-- Work request --
Would you reproduce all of the entries exactly?

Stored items
((

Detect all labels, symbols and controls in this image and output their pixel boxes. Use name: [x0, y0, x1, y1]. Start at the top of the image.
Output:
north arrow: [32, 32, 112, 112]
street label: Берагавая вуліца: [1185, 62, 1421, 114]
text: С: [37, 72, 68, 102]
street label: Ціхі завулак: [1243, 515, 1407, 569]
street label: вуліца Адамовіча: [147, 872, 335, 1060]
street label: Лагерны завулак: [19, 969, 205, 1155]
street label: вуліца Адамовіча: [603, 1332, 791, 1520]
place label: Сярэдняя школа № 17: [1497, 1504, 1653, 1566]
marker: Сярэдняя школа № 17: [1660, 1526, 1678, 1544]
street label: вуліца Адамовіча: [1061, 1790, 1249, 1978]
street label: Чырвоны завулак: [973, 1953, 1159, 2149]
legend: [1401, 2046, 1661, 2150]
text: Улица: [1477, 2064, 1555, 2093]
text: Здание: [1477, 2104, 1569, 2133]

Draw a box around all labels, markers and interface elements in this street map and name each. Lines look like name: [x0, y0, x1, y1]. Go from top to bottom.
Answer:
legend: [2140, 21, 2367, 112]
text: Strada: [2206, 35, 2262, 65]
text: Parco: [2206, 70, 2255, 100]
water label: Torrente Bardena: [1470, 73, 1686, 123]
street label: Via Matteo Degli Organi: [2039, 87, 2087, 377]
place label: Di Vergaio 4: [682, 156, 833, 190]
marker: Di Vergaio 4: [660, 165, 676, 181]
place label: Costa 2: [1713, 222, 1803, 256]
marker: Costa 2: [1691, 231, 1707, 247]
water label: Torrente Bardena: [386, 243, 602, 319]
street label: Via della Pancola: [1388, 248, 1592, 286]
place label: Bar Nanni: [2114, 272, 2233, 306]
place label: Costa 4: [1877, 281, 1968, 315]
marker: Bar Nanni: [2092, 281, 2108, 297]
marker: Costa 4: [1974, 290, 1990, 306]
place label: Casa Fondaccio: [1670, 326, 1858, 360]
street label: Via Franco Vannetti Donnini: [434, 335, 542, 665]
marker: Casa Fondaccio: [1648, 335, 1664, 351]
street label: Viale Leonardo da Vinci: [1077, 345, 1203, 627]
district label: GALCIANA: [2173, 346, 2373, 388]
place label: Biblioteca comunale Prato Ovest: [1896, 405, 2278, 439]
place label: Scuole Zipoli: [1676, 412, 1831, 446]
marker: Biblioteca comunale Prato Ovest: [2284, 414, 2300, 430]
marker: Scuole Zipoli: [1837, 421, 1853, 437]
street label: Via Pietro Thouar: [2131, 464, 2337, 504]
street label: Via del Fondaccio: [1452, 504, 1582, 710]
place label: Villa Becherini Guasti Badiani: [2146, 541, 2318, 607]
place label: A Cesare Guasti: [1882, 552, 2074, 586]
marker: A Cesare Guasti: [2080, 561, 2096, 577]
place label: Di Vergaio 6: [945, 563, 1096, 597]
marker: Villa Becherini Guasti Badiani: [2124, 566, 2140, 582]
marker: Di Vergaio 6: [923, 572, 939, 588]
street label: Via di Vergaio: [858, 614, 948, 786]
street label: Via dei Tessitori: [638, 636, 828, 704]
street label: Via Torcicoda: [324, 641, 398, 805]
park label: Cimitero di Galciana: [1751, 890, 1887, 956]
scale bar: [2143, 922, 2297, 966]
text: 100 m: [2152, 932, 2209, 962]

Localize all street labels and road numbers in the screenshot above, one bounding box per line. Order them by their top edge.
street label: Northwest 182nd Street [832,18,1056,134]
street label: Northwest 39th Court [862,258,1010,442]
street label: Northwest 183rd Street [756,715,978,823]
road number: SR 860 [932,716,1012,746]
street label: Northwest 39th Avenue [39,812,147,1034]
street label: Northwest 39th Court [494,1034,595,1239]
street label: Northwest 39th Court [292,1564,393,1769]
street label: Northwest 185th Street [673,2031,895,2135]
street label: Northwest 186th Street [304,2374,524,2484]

))

-- Exercise answer --
Detect all labels, symbols and controls in this image and output their pixel boxes. Use name: [x0, y0, x1, y1]. Start at the top of the image.
Output:
north arrow: [32, 32, 112, 112]
street label: Берагавая вуліца: [1185, 62, 1421, 114]
text: С: [37, 72, 68, 102]
street label: Ціхі завулак: [1243, 515, 1407, 569]
street label: вуліца Адамовіча: [147, 872, 335, 1060]
street label: Лагерны завулак: [19, 969, 205, 1155]
street label: вуліца Адамовіча: [603, 1332, 791, 1520]
place label: Сярэдняя школа № 17: [1497, 1504, 1653, 1566]
marker: Сярэдняя школа № 17: [1660, 1526, 1678, 1544]
street label: вуліца Адамовіча: [1061, 1790, 1249, 1978]
street label: Чырвоны завулак: [973, 1953, 1159, 2149]
legend: [1401, 2046, 1661, 2150]
text: Улица: [1477, 2064, 1555, 2093]
text: Здание: [1477, 2104, 1569, 2133]

Draw a box around all labels, markers and interface elements in this street map and name each. Lines look like name: [x0, y0, x1, y1]. Go from top to bottom.
Answer:
legend: [2140, 21, 2367, 112]
text: Strada: [2206, 35, 2262, 65]
text: Parco: [2206, 70, 2255, 100]
water label: Torrente Bardena: [1470, 73, 1686, 123]
street label: Via Matteo Degli Organi: [2039, 87, 2087, 377]
place label: Di Vergaio 4: [682, 156, 833, 190]
marker: Di Vergaio 4: [660, 165, 676, 181]
place label: Costa 2: [1713, 222, 1803, 256]
marker: Costa 2: [1691, 231, 1707, 247]
water label: Torrente Bardena: [386, 243, 602, 319]
street label: Via della Pancola: [1388, 248, 1592, 286]
place label: Bar Nanni: [2114, 272, 2233, 306]
place label: Costa 4: [1877, 281, 1968, 315]
marker: Bar Nanni: [2092, 281, 2108, 297]
marker: Costa 4: [1974, 290, 1990, 306]
place label: Casa Fondaccio: [1670, 326, 1858, 360]
street label: Via Franco Vannetti Donnini: [434, 335, 542, 665]
marker: Casa Fondaccio: [1648, 335, 1664, 351]
street label: Viale Leonardo da Vinci: [1077, 345, 1203, 627]
district label: GALCIANA: [2173, 346, 2373, 388]
place label: Biblioteca comunale Prato Ovest: [1896, 405, 2278, 439]
place label: Scuole Zipoli: [1676, 412, 1831, 446]
marker: Biblioteca comunale Prato Ovest: [2284, 414, 2300, 430]
marker: Scuole Zipoli: [1837, 421, 1853, 437]
street label: Via Pietro Thouar: [2131, 464, 2337, 504]
street label: Via del Fondaccio: [1452, 504, 1582, 710]
place label: Villa Becherini Guasti Badiani: [2146, 541, 2318, 607]
place label: A Cesare Guasti: [1882, 552, 2074, 586]
marker: A Cesare Guasti: [2080, 561, 2096, 577]
place label: Di Vergaio 6: [945, 563, 1096, 597]
marker: Villa Becherini Guasti Badiani: [2124, 566, 2140, 582]
marker: Di Vergaio 6: [923, 572, 939, 588]
street label: Via di Vergaio: [858, 614, 948, 786]
street label: Via dei Tessitori: [638, 636, 828, 704]
street label: Via Torcicoda: [324, 641, 398, 805]
park label: Cimitero di Galciana: [1751, 890, 1887, 956]
scale bar: [2143, 922, 2297, 966]
text: 100 m: [2152, 932, 2209, 962]

Localize all street labels and road numbers in the screenshot above, one bounding box per line. Order them by their top edge.
street label: Northwest 182nd Street [832,18,1056,134]
street label: Northwest 39th Court [862,258,1010,442]
street label: Northwest 183rd Street [756,715,978,823]
road number: SR 860 [932,716,1012,746]
street label: Northwest 39th Avenue [39,812,147,1034]
street label: Northwest 39th Court [494,1034,595,1239]
street label: Northwest 39th Court [292,1564,393,1769]
street label: Northwest 185th Street [673,2031,895,2135]
street label: Northwest 186th Street [304,2374,524,2484]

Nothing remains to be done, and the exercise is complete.